Altersgrenze zum Blutspenden wurde aufgehoben

Was wenig bekannt sei: Vor vier Jahren habe das DRK deutschlandweit die bis dahin geltende Altersgrenze für Blutspender aufgehoben: "Seit dem dürfen auch Menschen, die älter sind als 68 Jahre, ihr Blut spenden", betonte Springer. Das Mindestalter für die Spende beträgt 18 Jahre.

"Die älteren sind unsere treuesten Spender", ergänzte Peter Stoye. Wer sich als Blutspender registrieren lässt, bekommt vom DRK eine persönliche Einladung, wenn neue Spendetermine anstehen. "Das ist der beste Weg der Werbung", fand er. Dennoch ist die Zahl der Menschen, die zur Blutspende gehen, rückläufig. "In Loburg kamen früher mehr als 100 Spender", wusste der Mann vom DRK zu berichten. "Heute sind wir schon froh, wenn wenigstens noch 40 kommen."

In der Region Zerbst 1704 Blutspender im Jahr 2013

1704 Menschen aus den Ortschaften Lindau, Leitzkau, Loburg, Güterglück, Nedlitz und der Stadt Zerbst gingen im Jahr 2013 zur DRK-Blutspende.

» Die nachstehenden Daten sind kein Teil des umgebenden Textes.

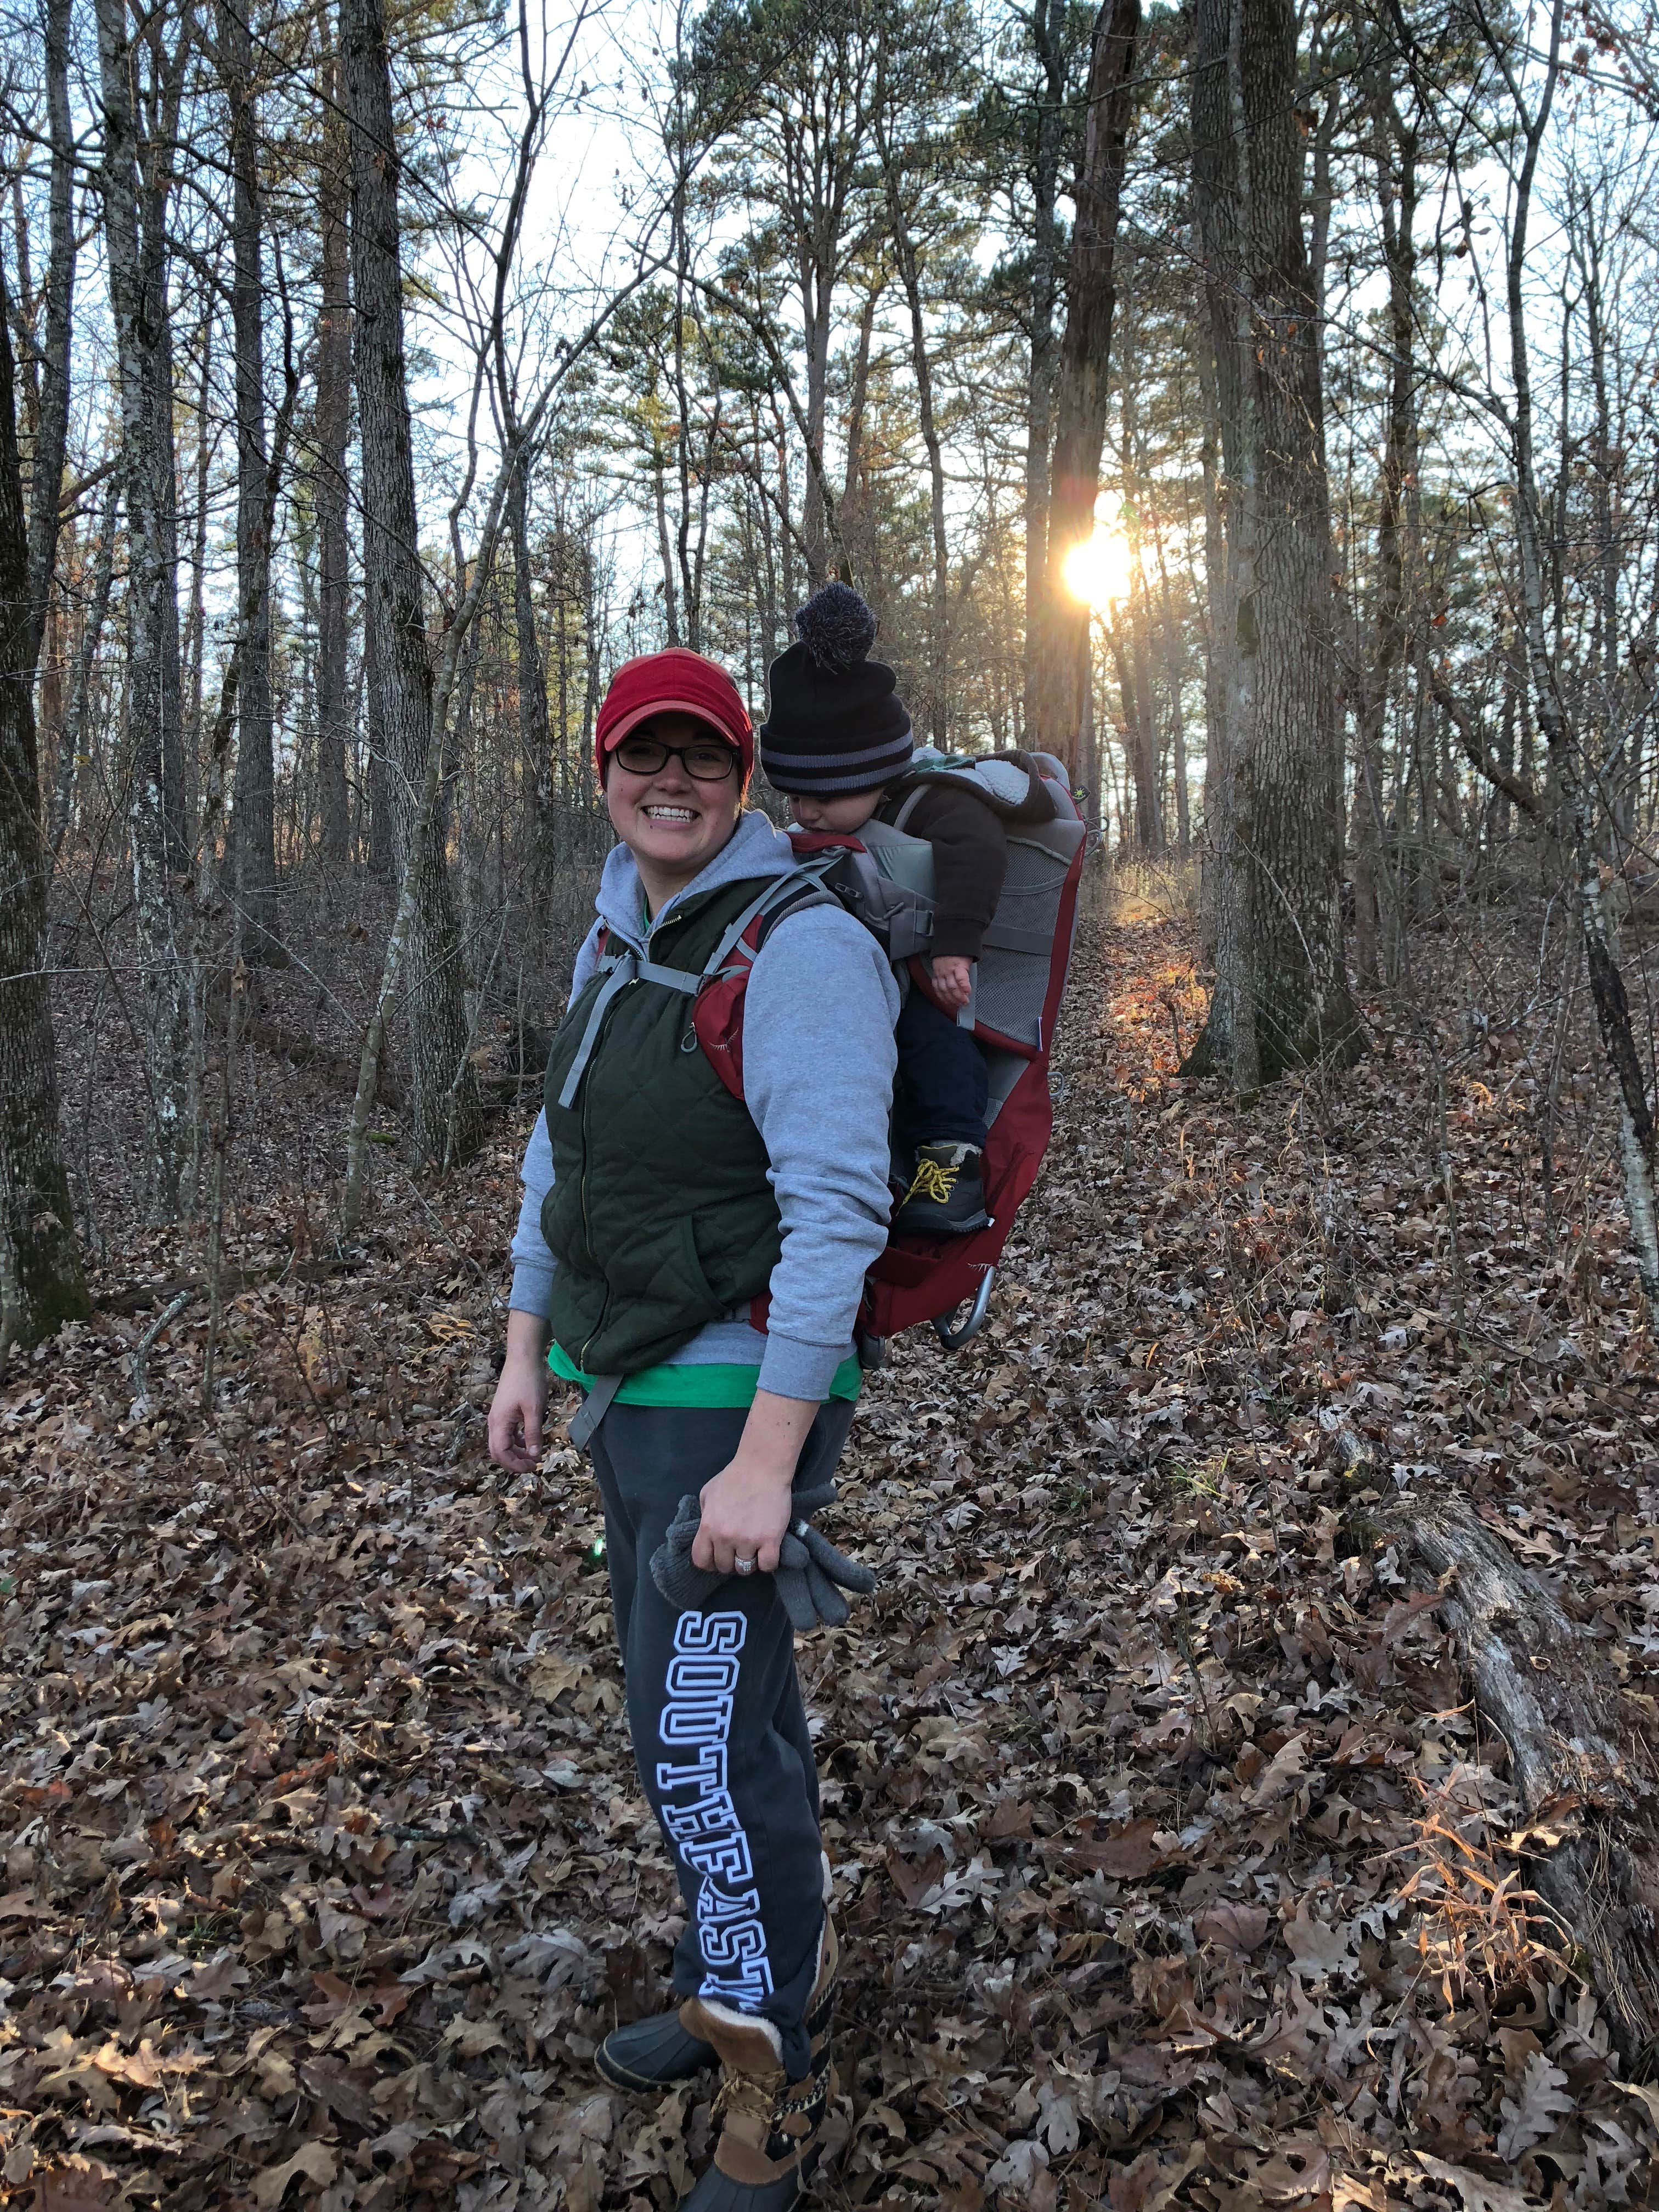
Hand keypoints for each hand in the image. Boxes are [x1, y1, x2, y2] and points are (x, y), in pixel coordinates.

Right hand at [489, 1311, 550, 1471]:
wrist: (523, 1358)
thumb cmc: (529, 1382)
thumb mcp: (534, 1409)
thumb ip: (533, 1433)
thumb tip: (534, 1455)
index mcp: (499, 1423)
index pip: (501, 1453)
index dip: (515, 1465)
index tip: (533, 1467)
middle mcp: (494, 1422)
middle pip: (498, 1451)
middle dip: (514, 1461)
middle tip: (533, 1465)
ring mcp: (498, 1416)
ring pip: (502, 1443)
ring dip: (516, 1452)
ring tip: (533, 1456)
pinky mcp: (504, 1411)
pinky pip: (507, 1433)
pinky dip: (517, 1441)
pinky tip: (530, 1441)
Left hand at [692, 1455, 793, 1576]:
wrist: (762, 1466)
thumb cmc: (734, 1476)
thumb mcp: (708, 1493)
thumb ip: (705, 1515)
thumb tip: (707, 1532)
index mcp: (708, 1526)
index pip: (701, 1560)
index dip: (709, 1563)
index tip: (718, 1557)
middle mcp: (725, 1537)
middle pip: (724, 1567)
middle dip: (730, 1561)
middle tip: (739, 1551)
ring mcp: (748, 1540)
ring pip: (745, 1569)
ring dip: (749, 1562)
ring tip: (754, 1550)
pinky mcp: (770, 1540)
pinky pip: (768, 1565)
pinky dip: (768, 1562)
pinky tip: (768, 1551)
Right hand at [930, 955, 973, 1008]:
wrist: (948, 943)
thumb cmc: (959, 953)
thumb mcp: (967, 961)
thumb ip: (967, 974)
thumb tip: (968, 988)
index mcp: (958, 966)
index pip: (961, 978)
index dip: (965, 986)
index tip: (968, 992)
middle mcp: (948, 971)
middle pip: (952, 987)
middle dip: (959, 997)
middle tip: (964, 1003)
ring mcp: (940, 974)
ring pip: (943, 990)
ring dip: (950, 999)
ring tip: (956, 1004)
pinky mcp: (935, 975)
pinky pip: (936, 988)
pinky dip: (940, 996)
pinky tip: (945, 1000)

In Nedlitz findet seit diesem Jahr zum ersten Mal kein Blutspendetermin statt. Der Grund: Die Nachfrage ist zu gering. "Wir kommen in der Regel in einem Team von neun Personen", erläuterte Stoye. "Das lohnt sich nicht, wenn dann nur 16 oder 17 Leute zur Spende kommen." Er hoffe jedoch, dass die nach wie vor spendewilligen Nedlitzer auf Termine in anderen Orten ausweichen würden.

Ihre dritte Blutspende hatte gestern Arzthelferin Stefanie Hinkel abgegeben. "Blutspenden sollte selbstverständlich sein, das ist doch für den guten Zweck und jeder kann doch in die Lage kommen, eine Spende zu brauchen", fand die 24-Jährige. Ihre Eltern gingen deshalb seit Jahren zur Spende.